* [INSTRUCTION 1] Retype the entries word for word, starting at the first line of the entries and stopping after the line that contains "collector number: 1411".

** BEGIN SELECTION **

► Facelifted Audi Q8 driven
► Choice of V6 petrol and diesel
► Very modest set of updates
Audi describes the Q8 as the pinnacle of its SUV range. But if that were really the case – and the firm was not, perhaps, preoccupied with dragging its electric vehicles into some kind of state of relevance – you’d expect a little more effort to be put into this midlife facelift. Especially if it has any ambitions at all of troubling those endless best SUV lists.
For when one of the first slides of the press conference presentation is about the availability of three new colours and the next one covers the five new alloy wheel designs, well, there’s a definite sense that finding anything to talk about was a problem.
This isn’t quite all there is to the updated version of what is essentially a more expensive, five-seater Audi Q7 with a swept-back roofline. But it’s alarmingly close. Keep reading to find out why you should buy a Porsche Cayenne Coupe instead.
Pros: Lots of legroom in the back, big boot, funky daytime running light shenanigans
Cons: Poor ride, loose body control, funky lights offer limited customisation
We’ve covered the paint (Sakhir Gold, Chili Red and Ascari Blue are the new options) and mentioned the wheels (up to an outrageous 23 inches in diameter), so we should probably also mention the three new interior inlays, and that contrasting stitching is now a standard feature.

** END SELECTION **
** BEGIN EXERCISE INPUT **

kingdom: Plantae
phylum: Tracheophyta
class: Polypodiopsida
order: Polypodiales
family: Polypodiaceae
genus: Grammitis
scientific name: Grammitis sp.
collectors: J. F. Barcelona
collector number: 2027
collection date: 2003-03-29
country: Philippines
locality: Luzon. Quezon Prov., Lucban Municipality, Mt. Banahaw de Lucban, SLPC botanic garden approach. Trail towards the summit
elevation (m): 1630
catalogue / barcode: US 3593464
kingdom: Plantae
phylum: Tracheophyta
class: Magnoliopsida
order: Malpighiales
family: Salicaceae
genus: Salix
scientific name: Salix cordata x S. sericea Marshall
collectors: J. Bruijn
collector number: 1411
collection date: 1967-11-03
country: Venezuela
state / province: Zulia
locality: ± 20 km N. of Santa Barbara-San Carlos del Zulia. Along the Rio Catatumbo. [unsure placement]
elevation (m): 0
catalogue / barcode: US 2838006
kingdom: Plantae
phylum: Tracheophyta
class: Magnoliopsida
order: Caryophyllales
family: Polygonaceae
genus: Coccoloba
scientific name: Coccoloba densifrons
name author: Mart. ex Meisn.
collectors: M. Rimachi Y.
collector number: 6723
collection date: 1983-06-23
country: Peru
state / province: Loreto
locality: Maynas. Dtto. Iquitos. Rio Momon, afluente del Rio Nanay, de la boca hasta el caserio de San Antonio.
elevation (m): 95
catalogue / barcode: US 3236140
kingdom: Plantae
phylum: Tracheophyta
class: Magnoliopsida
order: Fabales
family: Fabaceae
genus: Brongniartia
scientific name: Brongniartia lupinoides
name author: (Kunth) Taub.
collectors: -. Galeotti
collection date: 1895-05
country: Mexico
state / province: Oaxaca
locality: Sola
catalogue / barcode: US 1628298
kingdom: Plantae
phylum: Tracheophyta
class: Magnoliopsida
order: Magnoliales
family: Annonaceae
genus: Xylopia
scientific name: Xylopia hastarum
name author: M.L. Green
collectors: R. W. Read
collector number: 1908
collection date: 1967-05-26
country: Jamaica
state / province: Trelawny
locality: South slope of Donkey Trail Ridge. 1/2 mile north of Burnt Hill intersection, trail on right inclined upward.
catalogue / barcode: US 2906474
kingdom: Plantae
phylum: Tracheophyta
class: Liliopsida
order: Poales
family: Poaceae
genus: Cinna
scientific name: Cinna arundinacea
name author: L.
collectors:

** END EXERCISE INPUT **

* [INSTRUCTION 2] Echo the Audi Q8 review word for word, starting at the words "This isn’t quite" and stopping after the words "a standard feature.".

* [FINISHED ANSWER 1]
kingdom: Plantae
phylum: Tracheophyta
class: Polypodiopsida
order: Polypodiales
family: Polypodiaceae
genus: Grammitis
scientific name: Grammitis sp.
collectors: J. F. Barcelona
collector number: 2027
collection date: 2003-03-29
country: Philippines
locality: Luzon. Quezon Prov., Lucban Municipality, Mt. Banahaw de Lucban, SLPC botanic garden approach. Trail towards the summit
elevation (m): 1630
catalogue / barcode: US 3593464
kingdom: Plantae
phylum: Tracheophyta
class: Magnoliopsida
order: Malpighiales
family: Salicaceae
genus: Salix
scientific name: Salix cordata x S. sericea Marshall
collectors: J. Bruijn
collector number: 1411

* [FINISHED ANSWER 2]
This isn’t quite all there is to the updated version of what is essentially a more expensive, five-seater Audi Q7 with a swept-back roofline. But it’s alarmingly close. Keep reading to find out why you should buy a Porsche Cayenne Coupe instead.
Pros: Lots of legroom in the back, big boot, funky daytime running light shenanigans
Cons: Poor ride, loose body control, funky lights offer limited customisation
We’ve covered the paint (Sakhir Gold, Chili Red and Ascari Blue are the new options) and mentioned the wheels (up to an outrageous 23 inches in diameter), so we should probably also mention the three new interior inlays, and that contrasting stitching is now a standard feature.